One such mistake, he argues, has been to simply make mobile an extension of online banking and bill pay, while opportunities are missed where the customer may be willing to pay for value-added services. For instance, one such service could involve security and fraud protection – that is, alerts tied to the mobile device to warn users about potential fraudulent or high-amount transactions and payments. These same services can also be deployed to small businesses and corporate cash management customers.
Financial institutions that fully take advantage of integrated mobile technology (including touchscreens, cameras, location, social media, and so-called near field communication) for payments will be in a position of strength, DeCastro predicts. After all, the great benefit of a mobile device is the convergence of technology. “Taking advantage of this convergence to fully integrate the mobile device into the financial ecosystem takes the self service model to the next level. The only thing that banking customers cannot conceivably do on a mobile device is deposit cash.”
And while most mobile banking technology and applications have been aimed at retail customers, some banks in other markets are already taking the concept to business clients, a lesson that can be applied in China as well. As an example, RBS Citizens in the U.S., in 2010 began allowing its commercial customers to access their banking information and to initiate transactions from mobile devices. “We wanted to offer corporate customers the same conveniences they get in their personal banking,” says Matt Richardson, head of product solutions at the bank. “Mobile technology makes it easier than ever to work remotely, from home or on the road. If Treasury employees need to get information or updates, or complete critical transactions, our services allow them to connect to the bank even when they are not in the office, so their businesses can keep moving.”
More fundamentally, experts say, the key step for companies is to take a wider view of the business case for mobile payments in China. According to McKinsey’s analysis, although direct revenues may be limited due to high acquisition cost and low merchant interchange rates, the sheer size of the emerging affluent customer base in China, marketing opportunities, brand loyalty and consumer data can create enormous strategic value. In fact, the firm says, experience to date in other markets has shown that these additional revenue pools can be as large as the revenues from direct payments services. “China is at an inflection point,” the report said. “With a protracted battle over contactless payments standards apparently settled, smartphone penetration hitting critical mass, and online payments leaders shifting to mobile payments, a major breakthrough seems imminent.”

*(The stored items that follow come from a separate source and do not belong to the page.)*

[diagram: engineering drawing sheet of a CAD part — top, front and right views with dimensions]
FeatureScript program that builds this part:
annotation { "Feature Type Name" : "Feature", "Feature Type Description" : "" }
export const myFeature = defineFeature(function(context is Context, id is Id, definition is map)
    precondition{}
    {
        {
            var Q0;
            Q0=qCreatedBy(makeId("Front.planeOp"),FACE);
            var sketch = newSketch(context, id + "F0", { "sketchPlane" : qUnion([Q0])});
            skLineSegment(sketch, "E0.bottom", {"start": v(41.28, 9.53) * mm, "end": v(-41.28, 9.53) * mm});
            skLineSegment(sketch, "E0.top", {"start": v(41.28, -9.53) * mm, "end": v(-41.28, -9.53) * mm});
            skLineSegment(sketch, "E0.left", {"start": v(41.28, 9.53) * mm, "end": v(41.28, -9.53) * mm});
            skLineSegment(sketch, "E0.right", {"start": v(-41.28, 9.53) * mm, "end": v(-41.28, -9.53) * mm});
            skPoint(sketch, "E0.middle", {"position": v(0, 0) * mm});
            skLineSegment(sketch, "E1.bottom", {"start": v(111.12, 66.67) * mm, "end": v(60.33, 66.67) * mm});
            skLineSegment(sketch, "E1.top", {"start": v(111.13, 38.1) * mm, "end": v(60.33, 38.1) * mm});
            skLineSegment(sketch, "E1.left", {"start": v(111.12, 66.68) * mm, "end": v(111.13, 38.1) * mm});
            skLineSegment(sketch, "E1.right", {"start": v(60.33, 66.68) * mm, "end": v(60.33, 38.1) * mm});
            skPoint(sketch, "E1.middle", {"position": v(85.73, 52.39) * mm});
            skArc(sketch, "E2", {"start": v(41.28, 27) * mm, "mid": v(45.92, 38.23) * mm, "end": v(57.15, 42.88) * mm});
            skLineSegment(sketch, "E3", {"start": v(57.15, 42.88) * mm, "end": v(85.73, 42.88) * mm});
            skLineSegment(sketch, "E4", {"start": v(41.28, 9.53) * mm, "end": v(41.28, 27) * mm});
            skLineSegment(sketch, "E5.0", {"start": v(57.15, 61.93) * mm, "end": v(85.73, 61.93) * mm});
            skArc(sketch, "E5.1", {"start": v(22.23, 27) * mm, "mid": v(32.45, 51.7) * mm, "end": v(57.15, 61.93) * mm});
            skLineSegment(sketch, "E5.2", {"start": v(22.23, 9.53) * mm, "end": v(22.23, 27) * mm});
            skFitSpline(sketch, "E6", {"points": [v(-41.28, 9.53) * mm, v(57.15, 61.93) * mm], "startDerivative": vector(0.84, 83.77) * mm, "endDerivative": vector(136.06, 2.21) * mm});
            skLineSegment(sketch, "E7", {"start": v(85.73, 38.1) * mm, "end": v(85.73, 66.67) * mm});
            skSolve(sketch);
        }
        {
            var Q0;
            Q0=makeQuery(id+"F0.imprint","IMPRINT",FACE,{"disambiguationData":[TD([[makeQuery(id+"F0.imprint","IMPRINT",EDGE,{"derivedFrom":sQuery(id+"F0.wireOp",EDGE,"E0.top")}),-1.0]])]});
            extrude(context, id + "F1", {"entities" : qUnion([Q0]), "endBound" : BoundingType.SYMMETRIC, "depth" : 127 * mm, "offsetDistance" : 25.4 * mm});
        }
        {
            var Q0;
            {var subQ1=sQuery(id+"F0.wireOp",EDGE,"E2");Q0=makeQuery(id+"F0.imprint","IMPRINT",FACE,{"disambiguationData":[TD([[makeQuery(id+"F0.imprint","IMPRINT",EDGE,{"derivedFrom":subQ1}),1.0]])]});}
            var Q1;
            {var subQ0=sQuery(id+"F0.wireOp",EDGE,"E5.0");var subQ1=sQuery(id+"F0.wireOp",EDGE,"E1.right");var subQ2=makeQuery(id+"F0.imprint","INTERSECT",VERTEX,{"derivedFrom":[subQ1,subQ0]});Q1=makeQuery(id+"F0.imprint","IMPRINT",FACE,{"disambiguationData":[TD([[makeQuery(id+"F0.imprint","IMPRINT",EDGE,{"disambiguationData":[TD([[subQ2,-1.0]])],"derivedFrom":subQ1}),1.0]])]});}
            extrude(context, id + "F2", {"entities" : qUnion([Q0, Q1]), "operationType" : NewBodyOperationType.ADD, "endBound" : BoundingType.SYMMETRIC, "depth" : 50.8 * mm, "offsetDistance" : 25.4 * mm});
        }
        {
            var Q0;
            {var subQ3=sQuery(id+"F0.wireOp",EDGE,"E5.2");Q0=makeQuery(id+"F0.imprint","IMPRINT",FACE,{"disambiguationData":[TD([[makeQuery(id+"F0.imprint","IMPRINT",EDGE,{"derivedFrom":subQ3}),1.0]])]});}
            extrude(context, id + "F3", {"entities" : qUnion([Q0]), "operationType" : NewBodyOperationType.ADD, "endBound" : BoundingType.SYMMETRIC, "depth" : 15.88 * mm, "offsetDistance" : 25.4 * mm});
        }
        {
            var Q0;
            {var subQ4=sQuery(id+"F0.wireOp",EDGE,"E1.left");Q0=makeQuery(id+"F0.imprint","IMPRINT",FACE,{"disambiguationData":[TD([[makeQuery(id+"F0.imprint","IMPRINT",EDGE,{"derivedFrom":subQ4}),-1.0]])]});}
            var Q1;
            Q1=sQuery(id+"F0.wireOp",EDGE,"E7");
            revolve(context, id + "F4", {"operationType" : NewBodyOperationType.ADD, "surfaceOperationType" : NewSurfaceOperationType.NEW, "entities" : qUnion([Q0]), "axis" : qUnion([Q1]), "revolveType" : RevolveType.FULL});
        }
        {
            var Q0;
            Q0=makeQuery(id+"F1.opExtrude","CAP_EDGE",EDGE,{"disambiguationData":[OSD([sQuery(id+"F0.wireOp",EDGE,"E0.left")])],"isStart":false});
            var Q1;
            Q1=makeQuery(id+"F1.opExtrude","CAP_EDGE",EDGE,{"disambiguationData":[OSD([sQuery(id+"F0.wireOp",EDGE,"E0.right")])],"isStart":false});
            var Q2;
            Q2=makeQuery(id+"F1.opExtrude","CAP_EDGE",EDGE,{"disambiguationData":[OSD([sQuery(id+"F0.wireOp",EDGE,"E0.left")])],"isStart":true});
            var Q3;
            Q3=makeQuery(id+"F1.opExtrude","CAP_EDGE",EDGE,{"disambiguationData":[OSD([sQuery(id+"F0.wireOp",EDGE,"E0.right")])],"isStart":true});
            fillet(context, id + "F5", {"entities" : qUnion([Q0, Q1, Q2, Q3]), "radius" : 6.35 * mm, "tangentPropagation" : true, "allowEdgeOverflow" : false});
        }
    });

The final key success factor, experts say, is again strategic partnerships. “With the ecosystem changing quickly, it is critical for players to choose the right strategic partners, as well as structure their pilot programs’ go-to-market plans carefully,” McKinsey added. In particular, although the playing field is far from even, analysts believe that international payments players still have much to offer the Chinese mobile payments market, in terms of technical expertise, go-to-market capabilities and capital. Experts say these assets will be highly appreciated by a growing number of innovative Chinese financial and non-financial institutions that are embracing mobile payments and related opportunities.
In fact, for many companies pursing these opportunities may now be an imperative. China’s fast-growing mobile market, combined with a large and growing consumer economy mean that it now is poised to become a global force in mobile payments. “The stakes are high,” McKinsey concluded in its report. “Whoever wins in China has the potential to become a global leader in mobile payments.”